Deployment history
Every resource keeps an append-only history of its deployments. Open a resource in the console and pick the Deploys tab to see one row per deployment, newest first. The current primary release is highlighted; replaced rows are dimmed.
Status pills
Section titled “Status pills”Each row carries one of these badges:
- Current — this row is the primary release receiving traffic.
- Replaced — completed successfully, then superseded by a newer deployment.
- Queued / Building — the platform is fetching source or building an image.
- Built / Activating — image is ready; the operator is rolling it out.

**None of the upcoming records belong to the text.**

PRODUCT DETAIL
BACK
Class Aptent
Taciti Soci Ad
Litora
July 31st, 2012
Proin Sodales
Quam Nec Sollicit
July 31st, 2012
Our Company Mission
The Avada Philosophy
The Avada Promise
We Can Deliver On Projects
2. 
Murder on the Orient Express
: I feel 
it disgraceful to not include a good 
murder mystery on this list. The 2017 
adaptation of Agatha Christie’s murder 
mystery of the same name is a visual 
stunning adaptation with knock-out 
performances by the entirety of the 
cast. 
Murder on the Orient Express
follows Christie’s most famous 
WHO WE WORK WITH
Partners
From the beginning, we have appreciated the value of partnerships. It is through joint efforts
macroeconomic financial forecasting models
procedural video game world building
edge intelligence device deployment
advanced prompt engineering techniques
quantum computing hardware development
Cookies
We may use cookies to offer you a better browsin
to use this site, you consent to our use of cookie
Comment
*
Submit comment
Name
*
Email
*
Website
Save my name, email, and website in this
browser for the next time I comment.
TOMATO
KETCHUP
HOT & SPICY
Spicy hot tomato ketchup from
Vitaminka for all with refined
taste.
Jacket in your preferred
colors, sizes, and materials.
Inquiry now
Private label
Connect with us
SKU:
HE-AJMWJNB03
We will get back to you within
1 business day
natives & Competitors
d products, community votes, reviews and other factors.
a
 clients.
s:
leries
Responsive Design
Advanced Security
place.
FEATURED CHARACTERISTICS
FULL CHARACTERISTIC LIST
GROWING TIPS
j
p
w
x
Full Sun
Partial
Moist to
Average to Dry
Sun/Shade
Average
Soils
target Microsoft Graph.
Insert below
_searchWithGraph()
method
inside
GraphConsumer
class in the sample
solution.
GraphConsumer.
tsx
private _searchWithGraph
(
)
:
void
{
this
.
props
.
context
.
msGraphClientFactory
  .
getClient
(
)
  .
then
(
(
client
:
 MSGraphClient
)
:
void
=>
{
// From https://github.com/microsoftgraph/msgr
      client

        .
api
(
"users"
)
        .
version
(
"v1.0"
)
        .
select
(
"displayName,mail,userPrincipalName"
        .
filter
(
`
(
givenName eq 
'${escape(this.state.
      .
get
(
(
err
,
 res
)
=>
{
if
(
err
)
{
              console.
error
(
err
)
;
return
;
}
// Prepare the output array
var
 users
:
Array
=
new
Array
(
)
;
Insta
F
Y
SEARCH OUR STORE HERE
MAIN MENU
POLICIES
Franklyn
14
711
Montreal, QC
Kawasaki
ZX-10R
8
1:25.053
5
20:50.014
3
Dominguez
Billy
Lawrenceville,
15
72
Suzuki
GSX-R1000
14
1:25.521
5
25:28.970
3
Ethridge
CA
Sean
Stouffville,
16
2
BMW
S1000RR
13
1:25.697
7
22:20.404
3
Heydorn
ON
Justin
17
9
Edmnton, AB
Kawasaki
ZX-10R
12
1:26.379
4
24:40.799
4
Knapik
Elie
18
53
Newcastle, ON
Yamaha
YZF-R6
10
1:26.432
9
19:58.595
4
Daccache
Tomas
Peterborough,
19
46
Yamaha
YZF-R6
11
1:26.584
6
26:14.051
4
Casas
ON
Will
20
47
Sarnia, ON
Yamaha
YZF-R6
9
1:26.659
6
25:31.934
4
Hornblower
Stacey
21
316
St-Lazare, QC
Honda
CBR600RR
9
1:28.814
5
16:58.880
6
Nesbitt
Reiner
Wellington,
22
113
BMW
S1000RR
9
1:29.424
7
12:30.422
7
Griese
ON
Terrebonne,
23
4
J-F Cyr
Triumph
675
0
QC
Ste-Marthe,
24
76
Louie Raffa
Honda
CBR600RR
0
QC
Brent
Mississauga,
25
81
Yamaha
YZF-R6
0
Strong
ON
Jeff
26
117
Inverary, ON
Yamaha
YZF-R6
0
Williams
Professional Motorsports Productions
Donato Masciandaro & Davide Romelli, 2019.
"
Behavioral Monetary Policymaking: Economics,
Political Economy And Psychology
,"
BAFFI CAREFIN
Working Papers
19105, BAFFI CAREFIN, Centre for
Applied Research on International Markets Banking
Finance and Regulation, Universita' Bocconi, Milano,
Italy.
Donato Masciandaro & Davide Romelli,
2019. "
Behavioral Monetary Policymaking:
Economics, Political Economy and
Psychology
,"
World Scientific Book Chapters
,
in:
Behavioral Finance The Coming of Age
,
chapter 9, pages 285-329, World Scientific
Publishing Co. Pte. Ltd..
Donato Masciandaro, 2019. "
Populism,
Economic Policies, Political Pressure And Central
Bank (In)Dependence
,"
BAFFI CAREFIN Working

- Failed / Canceled — terminal failure or operator-cancelled.
Cancelling a deployment
Section titled “Cancelling a deployment”While a deployment is Queued or Building, its row exposes a Cancel button. Clicking it aborts the build job, marks the row Canceled, and writes an audit entry. Once a deployment reaches Built, the rollout owns it — the Cancel button is shown disabled with a tooltip explaining that you should use Rollback instead to revert to a previous release.
From the CLI:
appbahn deploy cancel <resource-slug> <deployment-id>Retrying a deployment
Section titled “Retrying a deployment”Failed, canceled, or superseded rows expose a Retry button. Clicking it mints a new deployment row that re-uses the original source (the same commit hash for git-backed resources, the same image digest for registry resources). The new row appears at the top of the list and goes through the standard build → rollout pipeline. Retry is the right tool when a build failed on a transient error (registry blip, flaky network, etc.); the source is unchanged.
From the CLI:
appbahn deploy retry <resource-slug> <deployment-id>If you need to revert to an earlier good release instead of re-running the same one, use rollback (see Rollback).